Are you familiar with The Morrígan, a complex and perhaps misunderstood goddess from Irish lore?
I love the image above, “Song of a Stone Heart” by bubug on Deviant Art (link in comments). It may not by named for The Morrígan but it certainly embodies her energies!
But who is The Morrígan? The Great Queen? The Nightmare Queen? The Phantom Queen? The Queen of the Slain? Witch Queen? Queen of the Faerie? Sea Queen? Many of these appellations stem from various translations of the root components of her name: “rígan” meaning queen, and “mor” with several different translations.
In our new online Bean Gealach Circle, which opens April 1, 2002, and with a live gathering later in the month, our April theme is The Morrígan, and the Dark Mothers archetype in the Women’s Wheel of Life. We will be talking more about her, shapeshifting with her, and creating a Burlá Ghui to honour her associations with birth, death and rebirth. And, of course, how she might be an ally in our own journeys and soul work.
I’d love to see followers of this blog join us online, as Founding Members of the Bean Gealach Circle (Bean Gealach means “Moon Woman” in Irish), for only $20 USD per month (GST included for Canadians). This special offer is available only until April 30th, 2002. On May 1st, the price will increase to $30 USD per month (GST included for Canadians).
The Lore of The Morrígan
The lore has changed over the years, which should not be a surprise. The tales can and do change over time, reflecting the beliefs of the one telling the tale. Even if we look back to the Victorian era folklorists and storytellers (and historians, archaeologists and anthropologists), we can see how often they imbued their publications with whimsy and Romance, as well as the classist (and oft times racist!) views of other cultures, some of which are still held to this day.
I’ve been reading a fascinating book by David Rankine & Lorita d’Este — The Guises of the Morrígan: The Celtic Irish Goddess of Battle & Sovereignty, Her Myths Power and Mysteries — where I learned that the first recorded mention of The Morrígan in Irish literature was in 876 / 7 CE.
It was in a glossary to the “Books of the Old Testament, referring to Isaiah 34:14. The word lamia is described as ‘monstrum in femine figura i.e. morigain’ “(meaning “monster in female form, that is a Morrígan”). And apparently successive glossaries (no doubt written by the Catholic monks!) associated her with what they saw as horrible things… lying wolves, false demons, demons of the air, hooded crows, and women from “the sid”.
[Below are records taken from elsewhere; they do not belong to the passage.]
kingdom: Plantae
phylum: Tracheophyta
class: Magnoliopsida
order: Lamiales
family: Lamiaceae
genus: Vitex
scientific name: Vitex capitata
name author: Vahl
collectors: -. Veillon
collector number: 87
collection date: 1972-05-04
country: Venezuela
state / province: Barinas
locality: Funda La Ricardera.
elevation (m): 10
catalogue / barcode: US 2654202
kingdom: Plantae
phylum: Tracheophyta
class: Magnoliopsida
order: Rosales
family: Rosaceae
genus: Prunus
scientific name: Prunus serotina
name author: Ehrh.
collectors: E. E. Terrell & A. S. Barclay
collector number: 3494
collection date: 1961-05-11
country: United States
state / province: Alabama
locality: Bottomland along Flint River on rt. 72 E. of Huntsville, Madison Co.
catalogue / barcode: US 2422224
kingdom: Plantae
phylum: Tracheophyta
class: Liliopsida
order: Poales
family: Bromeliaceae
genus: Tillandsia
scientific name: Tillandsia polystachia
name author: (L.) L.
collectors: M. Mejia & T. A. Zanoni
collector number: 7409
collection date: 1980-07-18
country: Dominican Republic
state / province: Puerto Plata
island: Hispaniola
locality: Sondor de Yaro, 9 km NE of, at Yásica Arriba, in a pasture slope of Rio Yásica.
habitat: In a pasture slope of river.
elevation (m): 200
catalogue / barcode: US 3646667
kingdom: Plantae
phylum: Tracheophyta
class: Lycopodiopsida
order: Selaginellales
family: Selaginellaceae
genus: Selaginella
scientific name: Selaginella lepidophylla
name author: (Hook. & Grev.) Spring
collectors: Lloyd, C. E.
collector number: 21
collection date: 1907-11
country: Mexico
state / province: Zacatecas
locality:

Ireland’s bards and storytellers observed an oral tradition, passing the lore to others. Some of these have been captured in texts, where she is at times described as three sisters and sometimes four. She is seen as a shapeshifter . . . into a young woman, a hag (and even An Cailleach), and to a cow, crow, eel or wolf. In some texts she is a tutelary or protective spirit, in others assists in the battles.
But more recently scholars such as Professor Ronald Hutton have suggested she is not just a goddess of death, fate, battlefields and war, but may have been akin to a “Celtic Venus”.
Many of the goddesses from Greek, Roman and Mesopotamian lore were also goddesses associated with both love and war, such as Venus, Astarte, Inanna, Aphrodite, and Freya. They are the goddesses of the morning and evening stars (the planet Venus) and of the bodily fluids… blood, sweat, semen, and the lubricants of the body (my source for the “Celtic Venus” possibility was Professor Ronald Hutton in a recent online lecture for the Last Tuesday Society).
I look forward to exploring more about this complex and riveting goddess!